*Excerpts from a dataset:*

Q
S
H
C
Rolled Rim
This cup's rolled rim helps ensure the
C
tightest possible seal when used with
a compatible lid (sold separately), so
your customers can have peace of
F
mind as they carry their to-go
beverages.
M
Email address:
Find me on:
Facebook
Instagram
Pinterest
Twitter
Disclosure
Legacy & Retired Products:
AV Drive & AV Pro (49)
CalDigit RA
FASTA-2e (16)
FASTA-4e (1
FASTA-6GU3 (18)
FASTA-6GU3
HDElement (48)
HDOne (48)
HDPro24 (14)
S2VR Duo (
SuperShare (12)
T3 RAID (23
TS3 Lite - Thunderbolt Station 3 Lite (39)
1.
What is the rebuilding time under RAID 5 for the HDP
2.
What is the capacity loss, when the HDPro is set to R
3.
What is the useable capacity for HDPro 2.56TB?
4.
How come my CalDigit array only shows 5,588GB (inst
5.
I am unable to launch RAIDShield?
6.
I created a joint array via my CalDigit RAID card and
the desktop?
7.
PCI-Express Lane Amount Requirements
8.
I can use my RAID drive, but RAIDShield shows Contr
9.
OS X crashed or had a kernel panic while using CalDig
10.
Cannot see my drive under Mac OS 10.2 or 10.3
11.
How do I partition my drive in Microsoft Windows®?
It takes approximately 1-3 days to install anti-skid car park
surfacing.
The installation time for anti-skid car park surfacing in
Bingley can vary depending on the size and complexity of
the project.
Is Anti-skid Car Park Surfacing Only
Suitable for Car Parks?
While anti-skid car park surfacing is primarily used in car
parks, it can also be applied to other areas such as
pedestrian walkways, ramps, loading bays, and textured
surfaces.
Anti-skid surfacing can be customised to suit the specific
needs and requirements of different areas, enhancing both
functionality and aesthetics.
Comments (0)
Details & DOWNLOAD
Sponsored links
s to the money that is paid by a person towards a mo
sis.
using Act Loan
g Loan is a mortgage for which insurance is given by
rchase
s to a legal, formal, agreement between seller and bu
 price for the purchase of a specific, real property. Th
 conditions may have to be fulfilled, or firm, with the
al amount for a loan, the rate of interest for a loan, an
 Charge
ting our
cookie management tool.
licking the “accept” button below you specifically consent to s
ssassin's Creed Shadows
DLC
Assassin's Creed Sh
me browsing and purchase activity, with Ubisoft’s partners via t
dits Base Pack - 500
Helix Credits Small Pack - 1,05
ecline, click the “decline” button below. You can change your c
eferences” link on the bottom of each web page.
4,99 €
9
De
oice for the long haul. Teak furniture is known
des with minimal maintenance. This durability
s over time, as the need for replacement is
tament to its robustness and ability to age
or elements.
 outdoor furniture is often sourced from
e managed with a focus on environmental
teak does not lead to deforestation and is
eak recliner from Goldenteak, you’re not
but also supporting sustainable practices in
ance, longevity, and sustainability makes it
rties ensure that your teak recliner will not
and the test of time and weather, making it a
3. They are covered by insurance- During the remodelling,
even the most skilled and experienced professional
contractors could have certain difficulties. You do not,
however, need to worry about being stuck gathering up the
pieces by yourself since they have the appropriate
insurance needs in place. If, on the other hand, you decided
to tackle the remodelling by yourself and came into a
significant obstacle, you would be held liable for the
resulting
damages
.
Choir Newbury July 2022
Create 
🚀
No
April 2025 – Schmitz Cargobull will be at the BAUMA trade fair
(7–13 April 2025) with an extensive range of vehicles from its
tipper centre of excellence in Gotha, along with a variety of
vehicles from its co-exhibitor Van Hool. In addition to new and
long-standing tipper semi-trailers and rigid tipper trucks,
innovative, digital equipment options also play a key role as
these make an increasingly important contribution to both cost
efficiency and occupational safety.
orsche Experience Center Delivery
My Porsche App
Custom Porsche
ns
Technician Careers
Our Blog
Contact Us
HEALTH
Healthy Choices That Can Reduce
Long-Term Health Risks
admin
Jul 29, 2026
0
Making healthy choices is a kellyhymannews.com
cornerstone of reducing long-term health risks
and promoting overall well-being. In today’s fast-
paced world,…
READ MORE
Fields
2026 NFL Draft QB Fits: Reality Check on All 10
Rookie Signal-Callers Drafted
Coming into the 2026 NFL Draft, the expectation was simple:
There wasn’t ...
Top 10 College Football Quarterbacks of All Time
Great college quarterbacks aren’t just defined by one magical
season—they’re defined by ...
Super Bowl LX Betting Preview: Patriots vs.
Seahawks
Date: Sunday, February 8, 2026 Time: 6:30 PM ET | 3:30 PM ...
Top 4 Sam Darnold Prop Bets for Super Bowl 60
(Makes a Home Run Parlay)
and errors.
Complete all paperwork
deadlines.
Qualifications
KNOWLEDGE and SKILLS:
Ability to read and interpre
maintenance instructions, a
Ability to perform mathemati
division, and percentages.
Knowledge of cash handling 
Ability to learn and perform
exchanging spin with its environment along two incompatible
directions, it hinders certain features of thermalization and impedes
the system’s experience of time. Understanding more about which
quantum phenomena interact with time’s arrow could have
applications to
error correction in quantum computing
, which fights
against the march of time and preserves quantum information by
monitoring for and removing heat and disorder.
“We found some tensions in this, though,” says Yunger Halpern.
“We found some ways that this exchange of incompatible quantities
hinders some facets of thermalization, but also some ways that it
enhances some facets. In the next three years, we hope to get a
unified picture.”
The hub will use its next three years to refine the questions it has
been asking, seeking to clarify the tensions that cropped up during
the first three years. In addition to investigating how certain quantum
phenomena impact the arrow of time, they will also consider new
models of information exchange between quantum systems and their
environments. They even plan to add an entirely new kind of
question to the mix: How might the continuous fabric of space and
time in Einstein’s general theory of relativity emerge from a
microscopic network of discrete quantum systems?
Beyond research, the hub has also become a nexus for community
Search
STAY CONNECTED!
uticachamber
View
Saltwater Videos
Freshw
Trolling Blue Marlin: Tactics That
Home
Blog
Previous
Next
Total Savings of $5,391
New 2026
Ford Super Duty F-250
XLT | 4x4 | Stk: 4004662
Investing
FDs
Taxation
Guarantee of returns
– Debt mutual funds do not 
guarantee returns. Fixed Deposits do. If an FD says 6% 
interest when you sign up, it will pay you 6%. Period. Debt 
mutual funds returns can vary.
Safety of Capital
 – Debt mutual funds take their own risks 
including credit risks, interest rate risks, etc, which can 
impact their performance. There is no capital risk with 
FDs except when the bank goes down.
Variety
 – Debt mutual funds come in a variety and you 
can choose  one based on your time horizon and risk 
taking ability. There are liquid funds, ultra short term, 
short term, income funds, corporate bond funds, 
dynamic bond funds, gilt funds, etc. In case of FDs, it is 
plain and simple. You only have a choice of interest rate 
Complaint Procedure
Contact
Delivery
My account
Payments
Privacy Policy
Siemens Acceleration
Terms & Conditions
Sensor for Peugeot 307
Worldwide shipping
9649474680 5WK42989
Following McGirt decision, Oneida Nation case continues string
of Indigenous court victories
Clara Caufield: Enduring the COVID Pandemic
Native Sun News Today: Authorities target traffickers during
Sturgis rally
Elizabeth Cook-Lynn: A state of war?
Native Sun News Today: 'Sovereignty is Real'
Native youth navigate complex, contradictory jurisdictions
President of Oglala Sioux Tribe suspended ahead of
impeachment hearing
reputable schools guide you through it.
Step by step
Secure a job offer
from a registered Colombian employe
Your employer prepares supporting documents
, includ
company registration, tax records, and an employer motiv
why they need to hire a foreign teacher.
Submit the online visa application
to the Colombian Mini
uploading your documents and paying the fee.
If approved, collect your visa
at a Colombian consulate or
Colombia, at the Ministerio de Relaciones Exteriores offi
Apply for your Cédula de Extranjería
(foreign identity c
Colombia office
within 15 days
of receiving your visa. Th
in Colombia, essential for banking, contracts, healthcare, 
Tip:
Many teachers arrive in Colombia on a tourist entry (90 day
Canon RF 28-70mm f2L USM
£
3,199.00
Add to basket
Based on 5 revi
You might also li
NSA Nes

*PROBLEM TO WORK ON:*
Return all lines from the data above with "CalDigit" in them.

*EXERCISE RESPONSE:*
CalDigit RA
How come my CalDigit array only shows 5,588GB (inst
I created a joint array via my CalDigit RAID card and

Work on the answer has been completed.